Clifton said he is thrilled that the festival now only includes one drive-through night. His favorite part of the Winterhaven experience is the people who come through to appreciate the neighborhood lights.

“It’s amazing, the people that come through,” Clifton said. “Everybody’s in the greatest mood. I love it—it’s well worth it.”

Sean Doyle, another Winterhaven resident, moved to the neighborhood about a month and a half ago. He said he looks forward to participating in the festival this year.

“We’re really excited, especially because we have our little boy,” Doyle said. “We wanted to bring him up in this kind of atmosphere where they really get into the Christmas spirit. He sees that all the lights are going up, so he’s more alert to what’s going on and is asking about Santa Claus.”

Doyle had to make a few extra stops at the store to buy lights because he got less than he had anticipated.

“We’re trying to … get good-quality so that way it lasts 38 years,” Doyle said, nodding to the longevity of his neighbor’s Christmas facade.

Although his arsenal of illumination includes nets and strings of lights and even some solar lights, Doyle isn’t super worried about winning any of the festival competitions this year.

“Honestly, I just want it to look nice and kind of up to par with everything else,” Doyle said.

Each year, the houses are judged for various titles. Some of this year’s awards include Best Use of Lights, Southwest Christmas, TEP’s Favorite and Best Dressed Vehicle.

The most prestigious competition is for the CB Richards award. CB Richards created the festival in 1949 after visiting a similar display in Beverly Hills.

The festival lasts from Dec. 10-26 and is free and open to the public from 6-10 p.m. every day. Groups in cars can drive through the neighborhood during the drive-through night on Dec. 26.

Winterhaven Hayrides and Arizona Party Bikes are also available by reservation to ride through the neighborhood.

Festival goers can also donate to the Community Food Bank at every entrance to the neighborhood.
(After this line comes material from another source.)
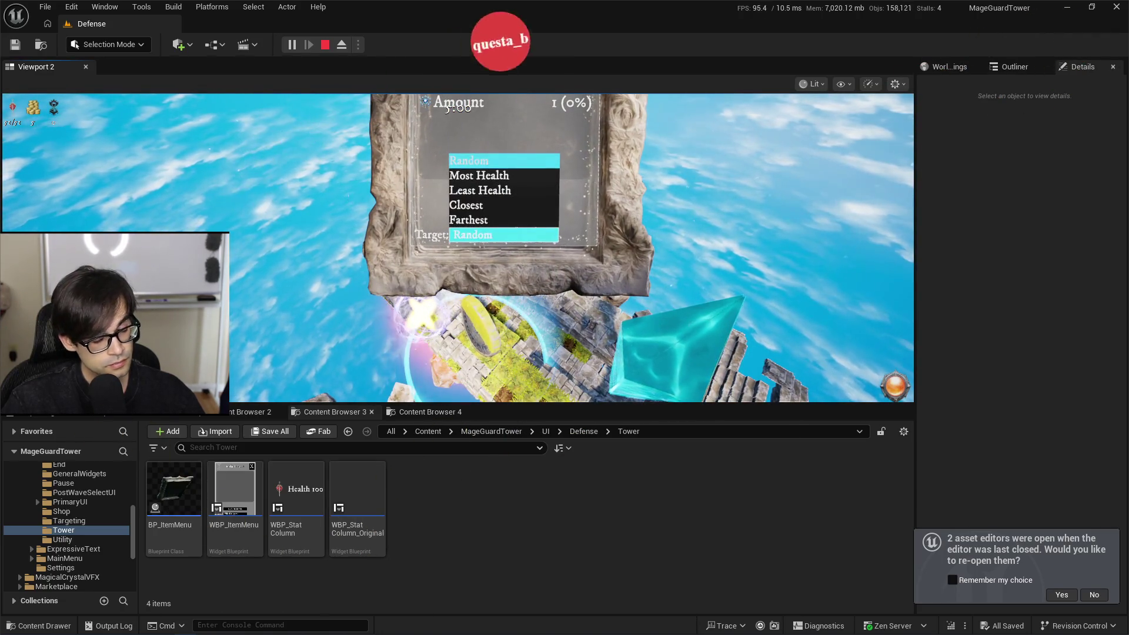
left_click(516, 234)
The city of Tucson stopped funding the festival in 2010, and since then, festival organizers have reached out to the community and local businesses for financial assistance.

Robin Dolezal, the festival chair, said the event costs around $70,000 to put on, the majority of which is used to pay for barricades, insurance and off-duty police officers. Dolezal said they have applied to receive funding from Casino Del Sol and the Pascua Yaqui Tribe, a previous year’s title sponsor.

Dolezal said they have seen some community support, but the festival is still in need of a title sponsor.

“The festival is going to happen no matter what this year,” Dolezal said.

Dolezal, a Winterhaven resident, said the festival always brings a cheerful buzz to the neighborhood and the Tucson community. He said around 200,000 people come through the festival during its two-week run.

Residents of Winterhaven do not have to decorate—participation in the festival is completely voluntary, but Dolezal said the particiaption rate in the neighborhood is “just immense and incredible.”

Karen Miller has been living in Winterhaven since 2006. Her decorations include tons of lights, a Santa’s workshop scene in the front yard, fake snow blowing into the yard and street, a holiday village scene in her window and inflatables.

“I would say there’s probably a good 30 of them,” Miller said, referring to the inflatables.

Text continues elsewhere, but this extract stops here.